More disclosures to be expected
Notably, the PBoC has stringent disclosure requirements on the use of this tool, which is why we may expect an increase in disclosures. According to PBoC's announcement, financial institutions, when applying for the central bank's support, need to publicly disclose the status of the loan and the volume of carbon reduction boosted by the loan, verified by a third-party agency. Financial institutions may calculate the volume of potential carbon reduction with reference to the project's feasibility report, environmental impact assessment report, or by consulting professional agencies. The volume should be proportionate to the carbon reduction based on the institution’s share in the total investments of the project.
Furthermore, after receiving the central bank's funding, the financial institution should disclose on a quarterly basis, the total number of such projects it finances, what carbon reduction areas the projects belong to, sizes of loans, weighted average rates, and carbon reduction data, etc.

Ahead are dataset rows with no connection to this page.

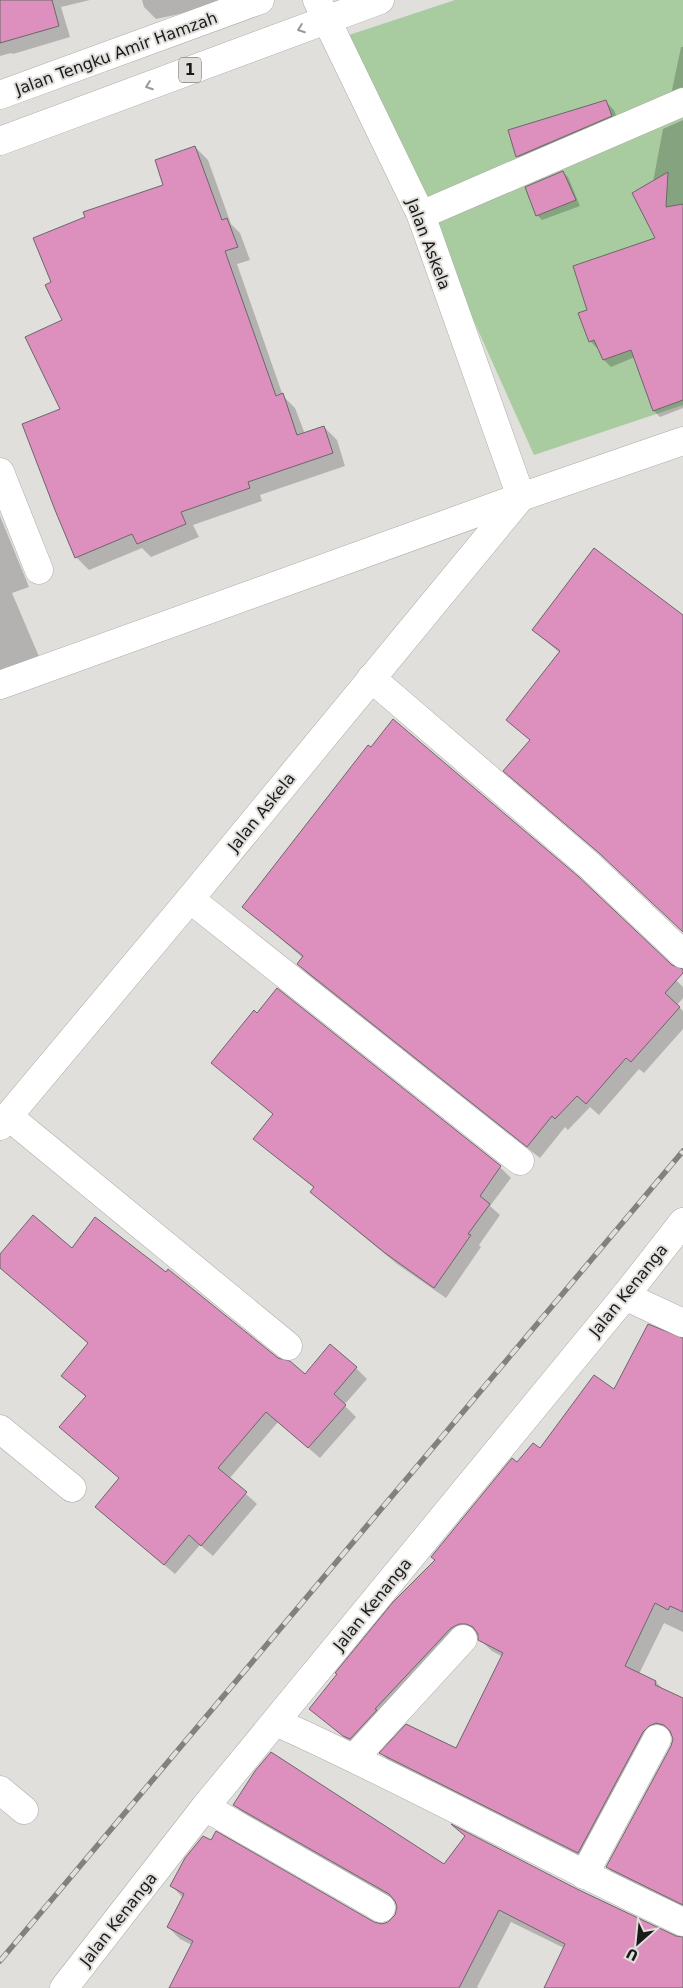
<svg xmlns="http://www.w3.org/2000/svg" width="683" height="1988" viewBox="0 0 683 1988" font-family="'DejaVu Sans',sans-serif">
<rect width="100%" height="100%" fill="#e1dfdc"/>
<!-- green -->
<path fill="#a8cca0" d="M455,0H683V405L534,455L346,36Z"/>
<!-- shadow -->
<g fill="#0003">
<path d="M0,0H90L61,7L70,37L13,54L11,53L0,56Z"/>
<path d="M142,0H236V2L156,19L144,7Z"/>
<path d="M681,47H683V95L678,97L672,90Z"/>
<path d="M606,102L614,110L619,123L525,164L517,156Z"/>
<path d="M683,120V408L660,417L653,410L635,357L611,367L604,360L599,347L597,348L590,341L588,311L657,238L653,182L663,129Z"/>
<path d="M195,147L208,160L231,224L240,233L250,260L237,264L283,396L295,408L305,434L324,427L337,440L345,466L260,495L262,501L193,525L199,537L151,557L142,548L89,570L76,557L61,410L63,320Z"/>
<path d="M563,172L568,177L580,206L542,220L537,215Z"/>
<path d="M0,516L29,587L12,593L43,666L0,683Z"/>
<path d="M683,617V931L614,866L518,784L531,741L507,719L560,653L533,630Z"/>
<path d="M244,907L672,976L683,987V998L677,1005L683,1011V1029L644,1073L639,1069L599,1115L590,1107L568,1130L565,1127L540,1158L310,976L298,964L303,958Z"/>
<path d="M277,990L500,1167L511,1178L490,1206L500,1215L479,1245L481,1247L446,1298L397,1264L322,1202L312,1192L314,1188L255,1139L274,1115L224,1073L257,1015Z"/>
<path d="M72,1250L305,1375L356,1368L367,1379L344,1405L356,1417L320,1458L278,1422L229,1479L257,1504L213,1556L200,1545L175,1574L107,1517L120,1479L61,1427L86,1397L63,1376L89,1344L0,1267V1256Z"/>
<path d="M683,1339V1632L664,1623L639,1674L656,1682L664,1690L683,1699V1910L619,1879L607,1867L672,1747L673,1736L669,1735L590,1864L393,1765L381,1753L457,1750L503,1657L492,1651L479,1639V1635H471L356,1748L311,1708L517,1464L541,1450Z"/>
<path d="M235,1805L445,1866L466,1837L458,1829L577,1890L676,1937L683,1938V1988H552L564,1948L511,1922L477,1987L479,1988H171L192,1945L180,1939L168,1927L183,1898L172,1886L381,1925L389,1923L395,1917L398,1908L397,1903L247,1817Z"/>
</g>
<!-- building -->
<g fill="#dd8fbd" stroke="#6b6869">
<path d="M0,0H52L59,26L0,43Z"/>
<path d="M606,100L612,116L516,157L508,130Z"/>
<path d="M195,146L222,220L227,218L238,247L225,251L276,396L283,393L297,435L324,426L333,453L248,482L250,488L181,512L186,524L137,544L132,534L75,558L55,510L22,424L60,409L25,337L62,320L45,285L51,282L33,238L85,217L83,212L163,185L155,160Z"/>
<path d="M563,171L576,200L536,216L525,187Z"/>
<path d="M668,172L666,207L683,204V400L653,411L631,350L603,360L594,340L589,342L578,313L587,310L573,266L655,238L632,193Z"/>
<path d="M594,548L683,615V932L599,853L503,771L530,740L506,720L560,651L532,630Z"/>
<path d="M393,719L579,877L672,965L683,969V973L665,993L680,1007L631,1062L626,1058L586,1104L577,1096L555,1119L552,1116L527,1147L297,964L303,956L242,907L368,745L371,747Z"/>
<path d="M277,988L501,1166L480,1196L490,1204L468,1234L471,1235L434,1288L385,1253L310,1192L314,1187L253,1139L273,1114L211,1063L254,1010L257,1013Z"/>
<path d="M33,1215L72,1248L95,1217L166,1272L168,1269L278,1358L290,1361L305,1374L330,1344L357,1367L334,1394L346,1405L308,1448L266,1412L218,1468L247,1492L201,1546L189,1535L164,1565L95,1507L119,1478L59,1427L86,1396L61,1376L88,1343L0,1268V1254Z"/>
<path d="M648,1324L683,1338V1612L670,1606L668,1610L655,1603L625,1666L656,1681L655,1685L683,1698V1905L606,1867L671,1746L673,1739L670,1731L664,1725L656,1723L649,1726L643,1732L578,1853L379,1753L406,1724L456,1748L503,1653L478,1640V1634L473,1627L466,1624H459L451,1628L375,1709L377,1710L350,1739L343,1736L309,1709L337,1674L335,1673L393,1602L435,1560L431,1557L512,1458L517,1462L533,1443L540,1448L594,1375L614,1389Z"/>
<path d="M271,1752L444,1864L465,1836L451,1824L577,1889L676,1936L683,1937V1988H544L565,1944L499,1910L459,1988H169L193,1941L167,1927L184,1894L170,1886L185,1858L203,1836L211,1840L216,1831L374,1922L382,1924L388,1922L395,1915L397,1907L395,1901L389,1894L233,1805L255,1771Z"/>
</g>
<g fill="none" stroke-linecap="round" stroke-linejoin="round">
<defs>
<g id="street">
<path d="M421,215L683,102"/>
<path d="M0,472L39,570"/>
<path d="M371,678L589,865L683,954"/>
<path d="M0,685L521,497L421,215L317,0"/>
<path d="M190,899L520,1161"/>
<path d="M8,1116L288,1346"/>
<path d="M0,1126L190,899L521,497L683,441"/>
<path d="M625,1296L683,1323"/>
<path d="M0,1429L72,1488"/>
<path d="M276,1722C414,1784 546,1858 683,1922"/>
<path d="M355,1757L463,1639"/>
<path d="M0,1790L24,1810"/>
<path d="M205,1807L381,1908"/>
<path d="M584,1875L657,1739"/>
<path d="M64,1988L205,1807L625,1296L683,1222"/>
</g>
<g id="primary">
<path d="M0,95L260,0"/>
<path d="M0,141L380,0"/>
</g>
</defs>
<!-- street casing -->
<use href="#street" stroke="#adaba8" stroke-width="29"/>
<!-- primary casing -->
<use href="#primary" stroke="#adaba8" stroke-width="29"/>
<!-- street -->
<use href="#street" stroke="#fff" stroke-width="28"/>
<!-- primary -->
<use href="#primary" stroke="#fff" stroke-width="28"/>
<defs>
<path id="rail" d="M0,1961L683,1151"/>
</defs>
<!-- rail casing -->
<use href="#rail" stroke="#82817f" stroke-width="5.5"/>
<!-- rail -->
<use href="#rail" stroke="#e1dfdc" stroke-width="4" stroke-dasharray="11" stroke-linecap="butt"/>
</g>
<!-- one-way arrows -->
<defs><path id="oneway-chevron" d="M-2-3.5L2.5 0L-2 3.5" fill="none" stroke-width="1.6" stroke-linecap="round" stroke-linejoin="round" transform="scale(1.25)"/></defs>
<g stroke="#989898">
<use href="#oneway-chevron" transform="translate(301 29) rotate(160)"/>
<use href="#oneway-chevron" transform="translate(149 86) rotate(160)"/>
</g>
<g text-anchor="middle" stroke-width="4" stroke-linejoin="round" paint-order="stroke">
<!-- shield labels -->
<rect fill="#e1dfdc" stroke="#565554" stroke-width="1" x="179" y="57.5" width="22" height="25" rx="4"/>
<g font-size="15" font-weight="bold" fill="#1a1a19">
<text x="190" y="75">1</text>
</g>
<!-- street labels -->
<g font-size="16" fill="#1a1a19" stroke="#e1dfdc">
<text transform="translate(116 53) rotate(-20)" y="6">Jalan Tengku Amir Hamzah</text>
<text transform="translate(429 244) rotate(69)" y="6">Jalan Askela</text>
<text transform="translate(261 812) rotate(-51)" y="6">Jalan Askela</text>
<text transform="translate(628 1290) rotate(-51)" y="6">Jalan Kenanga</text>
<text transform="translate(372 1604) rotate(-51)" y="6">Jalan Kenanga</text>
<text transform="translate(118 1919) rotate(-52)" y="6">Jalan Kenanga</text>
</g>
</g>
<!-- north arrow -->
<g transform="translate(638 1943) rotate(207)" stroke="#e1dfdc" stroke-width="4" paint-order="stroke">
<path d="M0-4L9 19L0 12L-9 19Z" fill="#1a1a19"/>
<text y="-8" font-size="14" font-weight="bold" text-anchor="middle" fill="#1a1a19">U</text>
</g>
</svg>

Tsinghua University's Institute of Climate Change and Sustainable Development noted in an report released in late 2020 that a sum of CNY 138 trillion of investment is needed by 2050 under the 1.5℃ scenario. The development of the carbon reduction support tool has been in line with the initial plan: the idea of a carbon reduction support tool was first brought about in March by Chinese premier Li Keqiang in his "Report on the Work of the Government". The task was determined to be led by the PBoC and assisted by MEE and other relevant department in the later execution plan of the key ideas in the report, released by the State Council. The execution plan set a roadmap where relevant policies shall be available by the end of June and could be implemented by year-end. The Vice Governor of PboC, Liu Guiping noted in June that PBoC had been on track to develop a tool that enables financial institutions finance green projects at preferential rates.
Upon the launch of this tool, speakers of the PBoC told the press that the new tool was aimed at providing additional funds to the market. As clean energy projects or other types of carbon reduction projects usually demand a large size of investment, the new tool will significantly increase financial institutions' capacity to finance green projects in the country.